Qué buena noticia, este año cumplo 50.

–Además, escribimos, tenemos muchas fiestas y hacemos mucha vida de lo que somos, mujeres solteras. Y además, ¿sabés que creo, también, Gabriela?, creo que no tenemos incorporamos esto de que la mujer a los 40, o antes incluso, comienza su debacle. Y nosotras tenemos que luchar con otras cosas, pero no con esa. Somos medio Peter Pan.

¿Y la soledad es una elección?, ¿vos deseás vivir sola, no vivirías con alguien?

–Recién hace dos o tres años me picó el bicho de querer vivir con alguien elegida y que me elija. Tuve una relación de 4 años en la que me sentí muy sola. La peor soledad, la soledad en la que estás con alguien. Entonces empecé a sentir la necesidad de vivir con alguien. Pero no con ella, era impracticable hasta ir al cine. Y dije “bueno, voy a vivir con amigos”. Después pasó, a mí me gusta mucho estar sola, estar con mi perro, hacer las cosas a mí manera. Ayer cené y me fui a la cama a comer Toblerones chiquititos. Y comía tirada en la cama y tiraba los papeles. Y me decía, “¿yo podría vivir con alguien?”.  Pero sí, me gustaría.

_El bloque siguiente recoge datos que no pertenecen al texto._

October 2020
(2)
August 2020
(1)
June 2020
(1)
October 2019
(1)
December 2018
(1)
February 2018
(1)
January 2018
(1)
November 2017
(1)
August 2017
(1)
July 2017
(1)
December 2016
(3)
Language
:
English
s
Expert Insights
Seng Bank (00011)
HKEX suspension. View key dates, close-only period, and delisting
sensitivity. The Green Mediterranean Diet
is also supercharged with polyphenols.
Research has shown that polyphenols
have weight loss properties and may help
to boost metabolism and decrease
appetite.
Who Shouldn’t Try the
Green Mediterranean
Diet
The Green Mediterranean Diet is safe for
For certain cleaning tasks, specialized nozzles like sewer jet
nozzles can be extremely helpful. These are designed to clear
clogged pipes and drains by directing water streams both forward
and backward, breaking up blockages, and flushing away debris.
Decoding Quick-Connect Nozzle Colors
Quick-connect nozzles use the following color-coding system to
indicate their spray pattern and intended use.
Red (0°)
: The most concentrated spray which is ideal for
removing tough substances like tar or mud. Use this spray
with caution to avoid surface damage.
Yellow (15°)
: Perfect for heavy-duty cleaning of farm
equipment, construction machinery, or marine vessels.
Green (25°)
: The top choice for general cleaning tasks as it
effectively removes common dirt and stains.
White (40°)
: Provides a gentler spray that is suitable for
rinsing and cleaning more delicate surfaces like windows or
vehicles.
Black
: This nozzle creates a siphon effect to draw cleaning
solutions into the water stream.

¿Cómo tramás, y cómo soportás, lo que es autobiografía con literatura? En tu obra está muy tramado.

–En muchas conversaciones reconozco que es un libro muy autobiográfico. No obstante, es un libro y es un libro de poesía. Y la escritura es un acto de mediación. Por lo tanto no deja de ser un libro de poesía y la poesía es ficción. Soy consciente de que es un yo muy directo, de que está presente en los poemas, no es un yo lírico, no sé si es un yo que busca la belleza, es un yo crudo. Pero así como los temas se me impusieron, se me impuso ese yo. Parezco un sujeto pasivo, pero así fue.

 ¿Y cómo vivís todo lo que está pasando con el libro?

–Llegamos ahí: un canal con un foco. Lo vivo así, como lo estoy diciendo, con mucha tranquilidad. Vivo con tranquilidad el contenido y estoy contenta con las repercusiones. Me gusta que me lea gente que no lee. Babasónicos, venía escuchándolos en el camino, tiene una canción que dice “tan freak y popular quiero ser”. Y yo quiero ser tan freak y popular.